Abstract Hybrid metal-composite structures are widely used in aerospace industry but the machining challenges, especially at high cutting speeds, limit their employability due to higher production costs and tool wear. Abrasive Water jet (AWJ) is a viable high speed alternative, to conventional milling but the process is limited by the kerf roughness and striations, burrs and delamination. Due to difference in machining behavior of ductile metal and brittle composite, the resulting surface quality is sensitive to the use of non-optimal process parameters, and in-process faults and defects. This study explores the AWJ process monitoring in machining Ti6Al4V-CFRP stacks through Acoustic emission (AE) signals. AWJ Machining experiments were conducted with varying pressure (200, 275, 350 MPa) and traverse feed rate (15, 7.5, 10 mm/s) for two stacking configurations — Ti/CFRP and CFRP/Ti. AE signals acquired at each of these material layers were correlated with the process parameters. Signal RMS was calculated in time domain and a correlation was found with the jet power-to-speed ratio (Ė/u).
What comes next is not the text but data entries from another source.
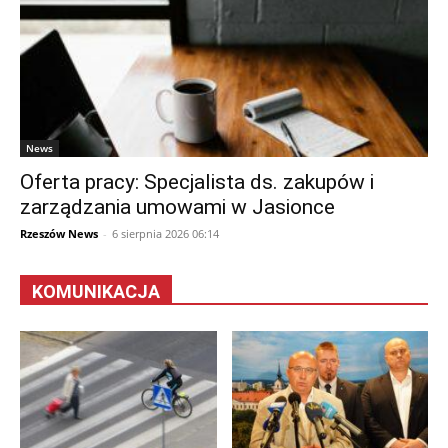
News
Oferta pracy: Specjalista ds. zakupów i
zarządzania umowami w Jasionce
Rzeszów News
-
6 sierpnia 2026 06:14
KOMUNIKACJA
Further, the AE signals were studied in frequency and simultaneous time-frequency domain. A characteristic frequency, based on an estimation of abrasive particle impacts, was calculated (222.5 kHz). This characteristic frequency band was used to monitor the surface quality. Among other features, maximum power spectral density (PSD) was found superior. Overall, a strong correlation was established between the Abrasive Water Jet process variables, AE signals and the resulting surface quality using the time-frequency spectrogram with the proposed characteristic frequency banding.